• YOUR ASSIGNMENT
Render the part of the listing that opens with the line containing "What is the" and closes with the line containing "Reading left to" as a JSON list of strings, one per line, with blank lines skipped and the pictures left out.

• DATASET CONTENT
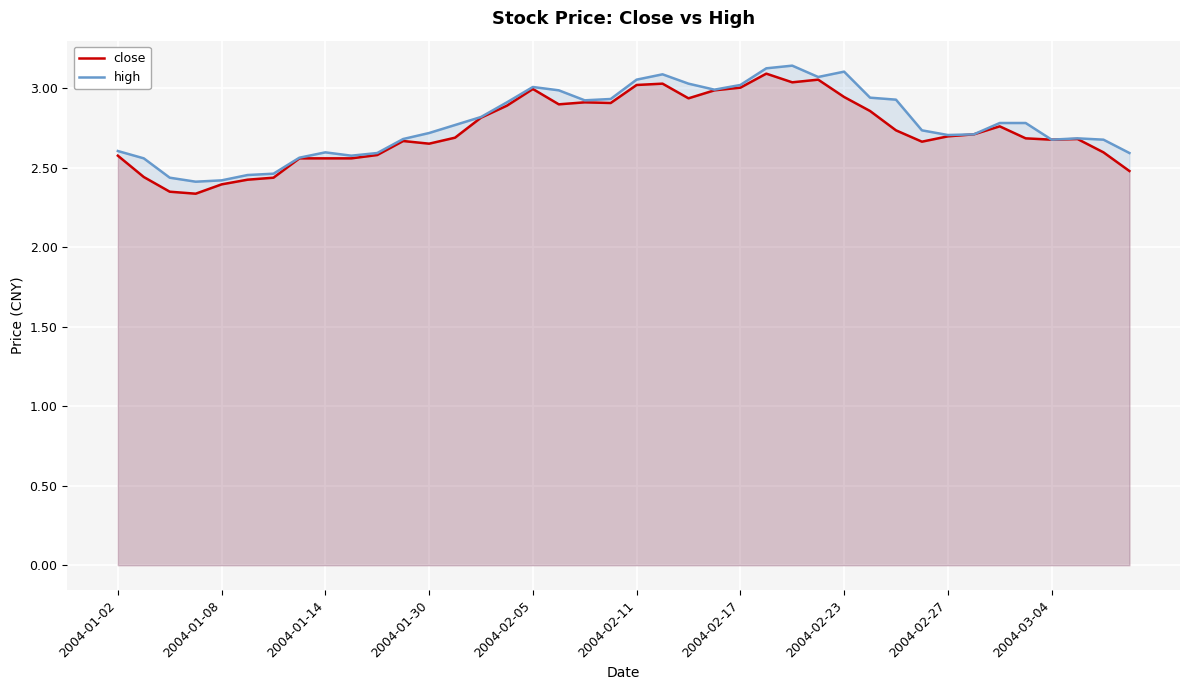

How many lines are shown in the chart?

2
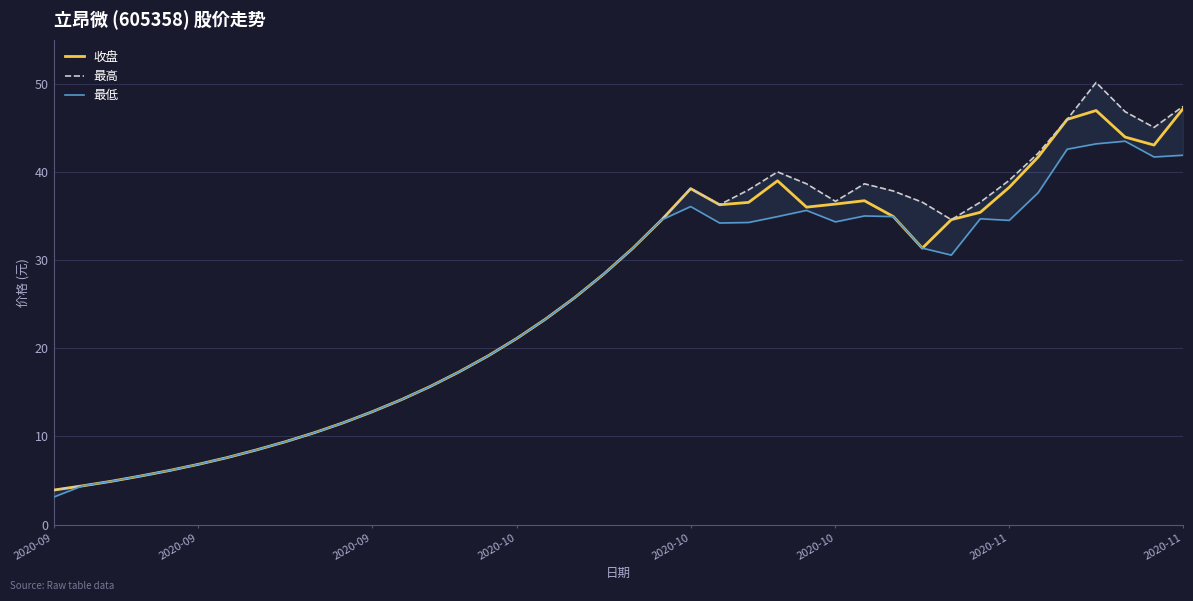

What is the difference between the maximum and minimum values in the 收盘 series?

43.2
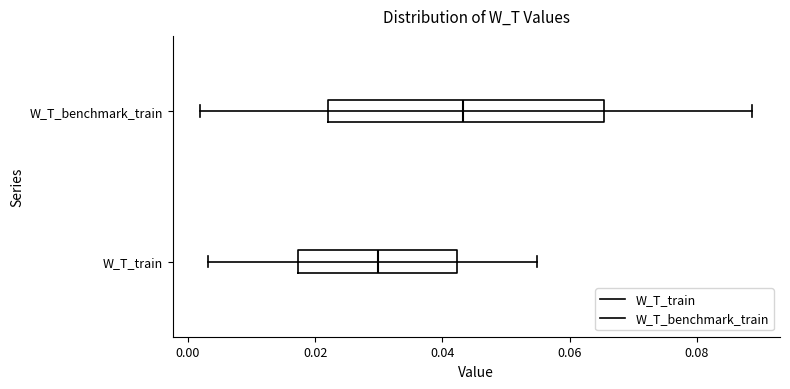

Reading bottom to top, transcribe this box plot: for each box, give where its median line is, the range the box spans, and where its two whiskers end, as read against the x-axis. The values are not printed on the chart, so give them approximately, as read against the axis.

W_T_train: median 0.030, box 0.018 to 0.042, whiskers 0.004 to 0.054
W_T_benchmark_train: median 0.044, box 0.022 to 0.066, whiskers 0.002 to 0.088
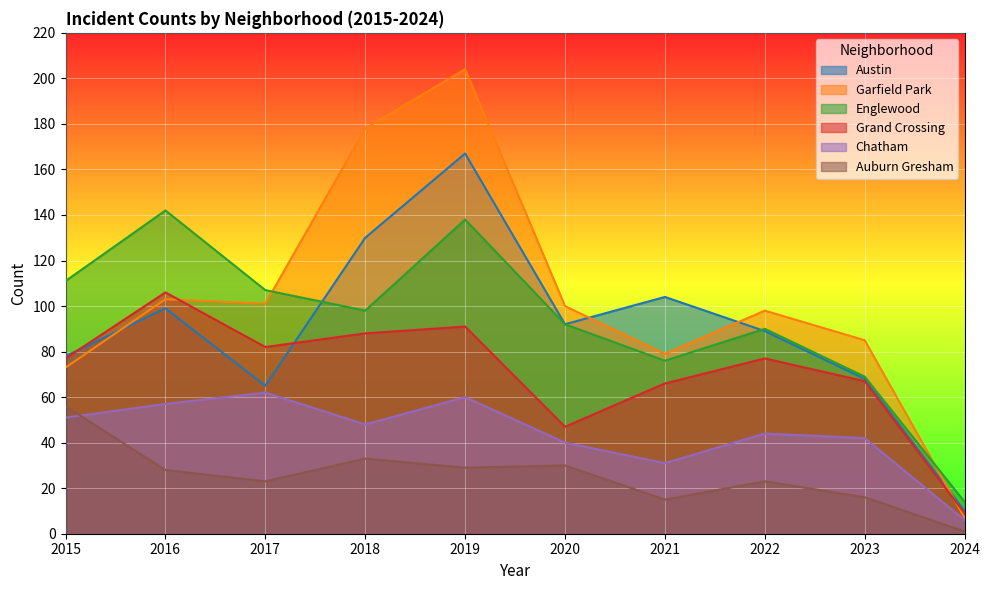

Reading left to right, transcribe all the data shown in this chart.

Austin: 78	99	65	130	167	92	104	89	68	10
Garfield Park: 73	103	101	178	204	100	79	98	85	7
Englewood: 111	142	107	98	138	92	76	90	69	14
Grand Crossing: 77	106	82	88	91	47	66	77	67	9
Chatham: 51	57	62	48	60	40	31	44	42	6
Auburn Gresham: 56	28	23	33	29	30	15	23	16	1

==

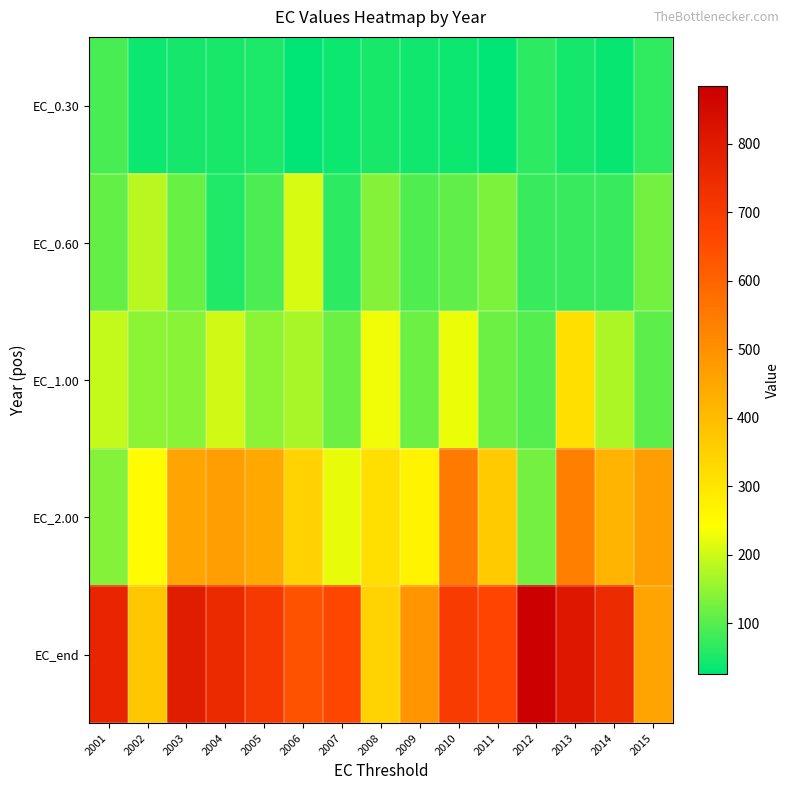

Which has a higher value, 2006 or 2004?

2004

• EXERCISE RESPONSE
[
  "What is the difference between the maximum and minimum values in the 收盘 series?",
  "43.2",
  "Reading bottom to top, transcribe this box plot: for each box, give where its median line is, the range the box spans, and where its two whiskers end, as read against the x-axis. The values are not printed on the chart, so give them approximately, as read against the axis.",
  "W_T_train: median 0.030, box 0.018 to 0.042, whiskers 0.004 to 0.054",
  "W_T_benchmark_train: median 0.044, box 0.022 to 0.066, whiskers 0.002 to 0.088",
  "Reading left to right, transcribe all the data shown in this chart."
]